#### Objectif A
Transcrivez mot pour mot le passage de l'extrait sur l'affaire Interedil en commençant à « 16. Compte tenu » et en terminant à « des intérêts principaux’? ».

15. Par ordonnance n° 10606/2005, du 20 mai 2005, la Corte di cassazione a déclaré que les juridictions italiennes étaient compétentes. Elle a considéré que, pour renverser la présomption de l’article 3, paragraphe 1, deuxième phrase, du règlement n° 1346/2000, selon laquelle le centre des intérêts principaux correspond au lieu du siège statutaire, les circonstances suivantes suffisaient, à savoir l’existence, en Italie, de biens immobiliers appartenant à Interedil, l’existence d’un contrat de location relatif à deux complexes hôteliers et d’un contrat conclu avec une institution bancaire, ainsi que l’absence de communication du transfert du siège social à Londres au registre des entreprises de Bari.

16. Compte tenu de l’arrêt rendu par la Cour dans l’affaire Eurofood IFSC (8), le Tribunale di Bari a des doutes s’agissant de cette appréciation de la Corte di cassazione. Il a par conséquent décidé de surseoir à statuer et de poser à la Cour les questions préjudicielles suivantes:

«1) La notion de ‘centre des intérêts principaux du débiteur’ visée à l’article 3, paragraphe 1, du règlement (CE) n° 1346/2000 doit‑elle être interprétée conformément au droit communautaire ou au droit national et, en cas de réponse affirmative à la première branche de l’alternative, en quoi cette notion consiste‑t‑elle et quels sont les facteurs ou éléments déterminants pour identifier le ‘centre des intérêts principaux’?

#### Enregistrements extraits
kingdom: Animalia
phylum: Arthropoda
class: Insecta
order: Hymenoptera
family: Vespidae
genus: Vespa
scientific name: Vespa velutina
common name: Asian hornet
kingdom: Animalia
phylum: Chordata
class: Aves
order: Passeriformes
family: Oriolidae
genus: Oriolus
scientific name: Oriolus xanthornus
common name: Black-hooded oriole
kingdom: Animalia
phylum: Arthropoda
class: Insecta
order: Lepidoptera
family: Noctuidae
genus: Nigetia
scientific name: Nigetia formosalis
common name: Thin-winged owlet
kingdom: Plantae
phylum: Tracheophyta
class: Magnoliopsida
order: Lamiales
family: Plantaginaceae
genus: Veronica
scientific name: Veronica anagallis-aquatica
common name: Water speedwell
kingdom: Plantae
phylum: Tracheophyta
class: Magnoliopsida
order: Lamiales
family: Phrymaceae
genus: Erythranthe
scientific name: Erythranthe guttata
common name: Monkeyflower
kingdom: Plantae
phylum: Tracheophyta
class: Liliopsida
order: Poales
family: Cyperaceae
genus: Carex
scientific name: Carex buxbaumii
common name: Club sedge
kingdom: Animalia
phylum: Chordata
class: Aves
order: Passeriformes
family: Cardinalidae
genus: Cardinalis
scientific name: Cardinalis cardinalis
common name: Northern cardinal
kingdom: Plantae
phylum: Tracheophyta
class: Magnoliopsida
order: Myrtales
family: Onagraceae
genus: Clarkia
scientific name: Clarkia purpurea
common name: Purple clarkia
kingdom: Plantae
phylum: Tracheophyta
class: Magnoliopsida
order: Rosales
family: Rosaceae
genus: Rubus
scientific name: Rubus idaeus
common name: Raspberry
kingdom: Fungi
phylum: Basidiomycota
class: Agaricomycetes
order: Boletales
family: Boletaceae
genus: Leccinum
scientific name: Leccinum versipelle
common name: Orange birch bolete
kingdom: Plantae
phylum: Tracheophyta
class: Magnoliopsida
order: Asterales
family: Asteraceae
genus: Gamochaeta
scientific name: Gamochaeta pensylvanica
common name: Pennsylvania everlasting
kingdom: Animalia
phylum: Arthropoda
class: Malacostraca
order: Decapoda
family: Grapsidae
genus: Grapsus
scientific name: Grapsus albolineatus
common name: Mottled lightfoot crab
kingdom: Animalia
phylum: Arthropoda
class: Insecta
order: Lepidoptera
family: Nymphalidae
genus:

#### Objectif B
Extrayez telles quelles les lignes des enregistrements, en commençant au tout début des enregistrements et en terminant à la ligne qui contient « class: Agaricomycetes », cette ligne comprise.

#### Résultat A
16. Compte tenu de l’arrêt rendu par la Cour dans l’affaire Eurofood IFSC (8), le Tribunale di Bari a des doutes s’agissant de cette appréciation de la Corte di cassazione. Il a par conséquent décidé de surseoir à statuer et de poser à la Cour les questions préjudicielles suivantes:

«1) La notion de ‘centre des intérêts principaux du débiteur’ visée à l’article 3, paragraphe 1, du règlement (CE) n° 1346/2000 doit‑elle être interprétée conformément au droit communautaire ou au droit national et, en cas de réponse affirmative à la première branche de l’alternative, en quoi cette notion consiste‑t‑elle et quels sont les facteurs ou éléments déterminants pour identifier le ‘centre des intérêts principaux’?

#### Résultat B
kingdom: Animalia
phylum: Arthropoda
class: Insecta
order: Hymenoptera
family: Vespidae
genus: Vespa
scientific name: Vespa velutina
common name: Asian hornet
kingdom: Animalia
phylum: Chordata
class: Aves
order: Passeriformes
family: Oriolidae
genus: Oriolus
scientific name: Oriolus xanthornus
common name: Black-hooded oriole
kingdom: Animalia
phylum: Arthropoda
class: Insecta
order: Lepidoptera
family: Noctuidae
genus: Nigetia
scientific name: Nigetia formosalis
common name: Thin-winged owlet
kingdom: Plantae
phylum: Tracheophyta
class: Magnoliopsida
order: Lamiales
family: Plantaginaceae
genus: Veronica
scientific name: Veronica anagallis-aquatica
common name: Water speedwell
kingdom: Plantae
phylum: Tracheophyta
class: Magnoliopsida
order: Lamiales
family: Phrymaceae
genus: Erythranthe
scientific name: Erythranthe guttata
common name: Monkeyflower
kingdom: Plantae
phylum: Tracheophyta
class: Liliopsida
order: Poales
family: Cyperaceae
genus: Carex
scientific name: Carex buxbaumii
common name: Club sedge
kingdom: Animalia
phylum: Chordata
class: Aves
order: Passeriformes
family: Cardinalidae
genus: Cardinalis
scientific name: Cardinalis cardinalis
common name: Northern cardinal
kingdom: Plantae
phylum: Tracheophyta
class: Magnoliopsida
order: Myrtales
family: Onagraceae
genus: Clarkia
scientific name: Clarkia purpurea
common name: Purple clarkia
kingdom: Plantae
phylum: Tracheophyta
class: Magnoliopsida
order: Rosales
family: Rosaceae
genus: Rubus
scientific name: Rubus idaeus
common name: Raspberry
kingdom: Fungi
phylum: Basidiomycota
class: Agaricomycetes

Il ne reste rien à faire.